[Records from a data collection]
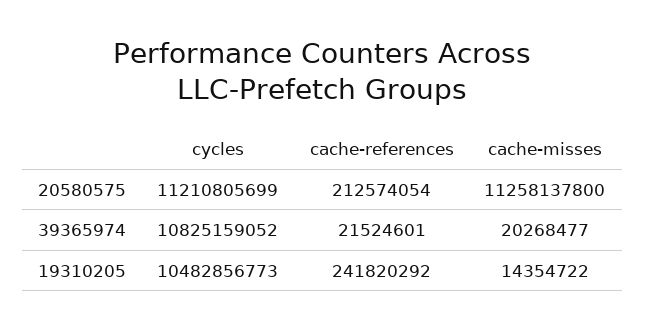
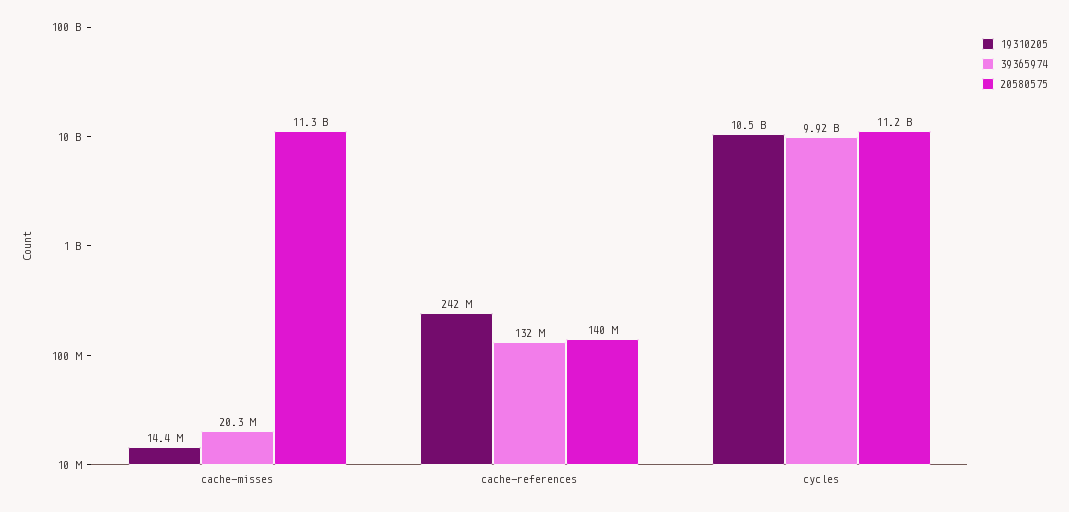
20580575, cache-references: 212574054 -> 140000000
39365974, cycles: 10825159052 -> 9920000000
39365974, cache-references: 21524601 -> 132000000

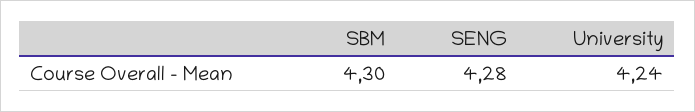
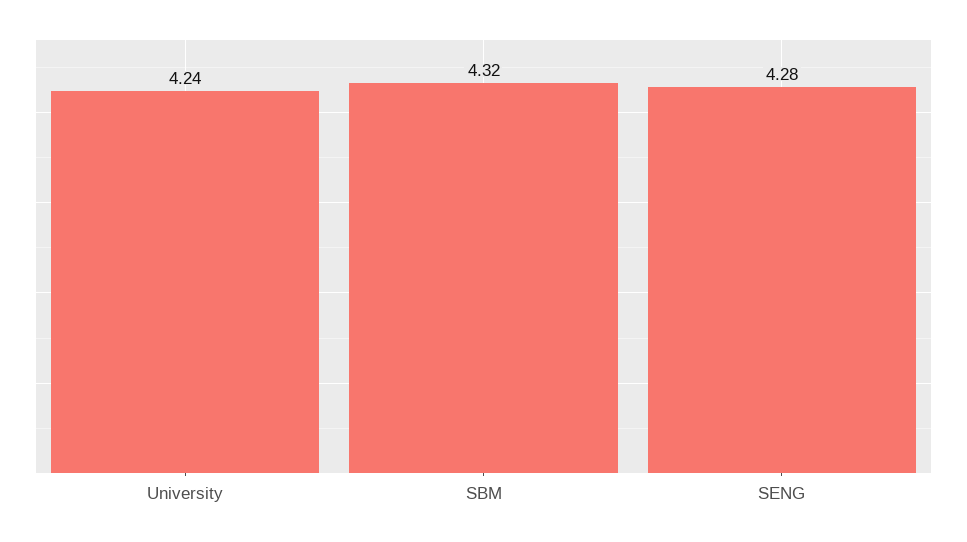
SBM: 4.3 -> 4.32

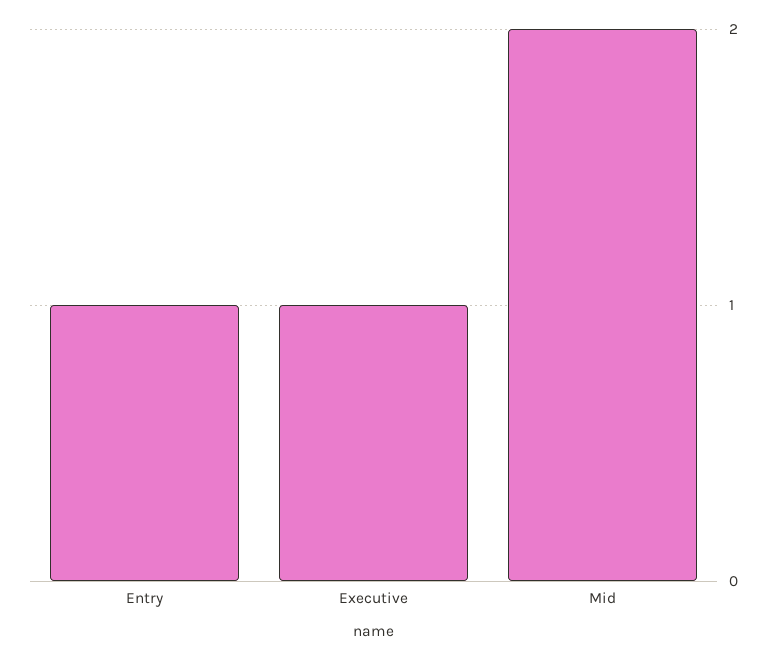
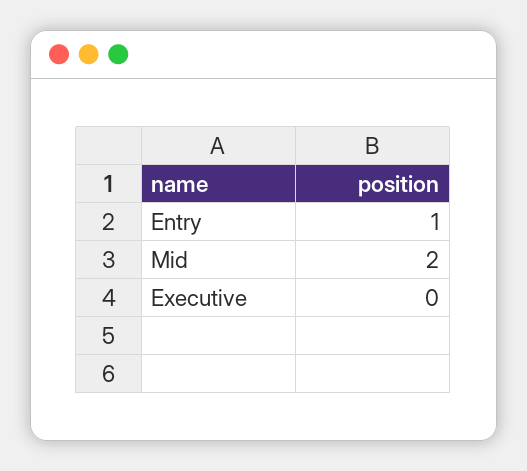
Executive: 1 -> 0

## What is expected
Copy all records exactly; omit images.

## Answer to the exercise
20580575, cache-references: 212574054 -> 140000000
39365974, cycles: 10825159052 -> 9920000000
39365974, cache-references: 21524601 -> 132000000

SBM: 4.3 -> 4.32

Executive: 1 -> 0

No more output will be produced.